* [What to work on] Exactly as written, write out the lines below from the first to the one containing "1% For The Planet®", inclusive. Pictures do not belong in the copy.
┄┄┄┄┄┄
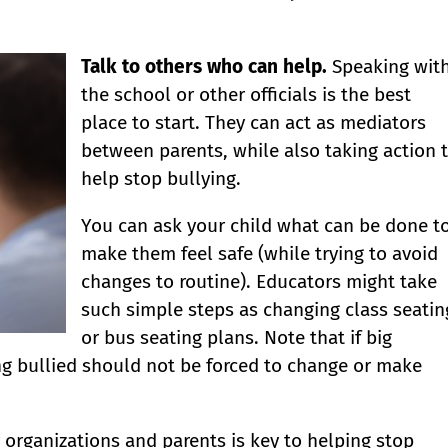
Talk to others who can help.
Speaking wit
the school or other officials is the best
place to start. They can act as mediators
between parents, while also taking action 
help stop bullying.
You can ask your child what can be done t
make them feel safe (while trying to avoid
changes to routine). Educators might take
such simple steps as changing class seatin
or bus seating plans. Note that if big
ng bullied should not be forced to change or make
rganizations and parents is key to helping stop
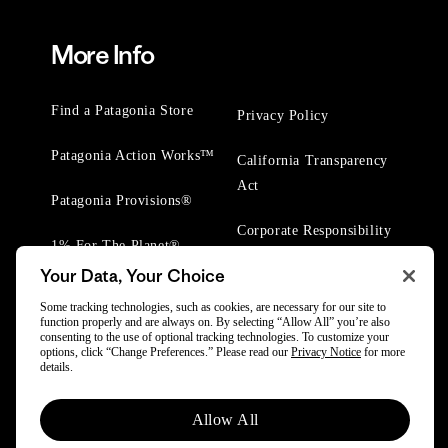
More Info
Find a Patagonia Store
Privacy Policy
Patagonia Action Works™
California Transparency
Act
Patagonia Provisions®
Corporate Responsibility
1% For The Planet®
Your Data, Your Choice
Worn Wear® Events
Some tracking technologies, such as cookies, are necessary for our site to
function properly and are always on. By selecting “Allow All” you’re also
consenting to the use of optional tracking technologies. To customize your
options, click “Change Preferences.” Please read our
Privacy Notice
for more
details.
© 2025 Patagonia, Inc. All Rights Reserved.
Allow All
Powered by Trove.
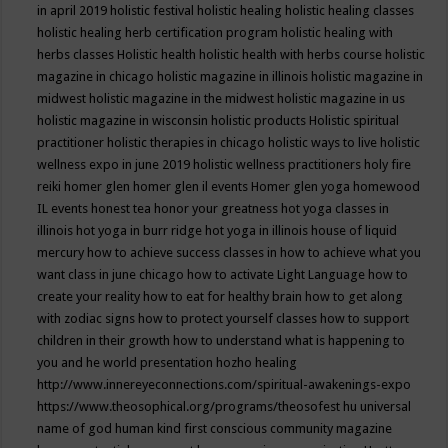
in april 2019
holistic festival
holistic healing
holistic healing classes
holistic healing herb certification program
holistic healing with
herbs classes
Holistic health
holistic health with herbs course
holistic
magazine in chicago
holistic magazine in illinois
holistic magazine in
midwest
holistic magazine in the midwest
holistic magazine in us
holistic magazine in wisconsin
holistic products
Holistic spiritual
practitioner
holistic therapies in chicago
holistic ways to live
holistic
wellness expo in june 2019
holistic wellness practitioners
holy fire
reiki
homer glen
homer glen il events
Homer glen yoga
homewood
IL events
honest tea
honor your greatness
hot yoga classes in
illinois
hot yoga in burr ridge
hot yoga in illinois
house of liquid
mercury
how to achieve success classes in
how to achieve what you
want class in june chicago
how to activate Light Language
how to
create your reality
how to eat for healthy brain
how to get along
with zodiac signs
how to protect yourself classes
how to support
children in their growth
how to understand what is happening to
you and he world presentation
hozho healing
http://www.innereyeconnections.com/spiritual-awakenings-expo
https://www.theosophical.org/programs/theosofest
hu universal
name of god
human kind first conscious community magazine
┄┄┄┄┄┄
* [Response]
Talk to others who can help.
Speaking wit
the school or other officials is the best
place to start. They can act as mediators
between parents, while also taking action 
help stop bullying.
You can ask your child what can be done t
make them feel safe (while trying to avoid
changes to routine). Educators might take
such simple steps as changing class seatin
or bus seating plans. Note that if big
ng bullied should not be forced to change or make
rganizations and parents is key to helping stop
More Info
Find a Patagonia Store
Privacy Policy
Patagonia Action Works™
California Transparency
Act
Patagonia Provisions®
Corporate Responsibility
1% For The Planet®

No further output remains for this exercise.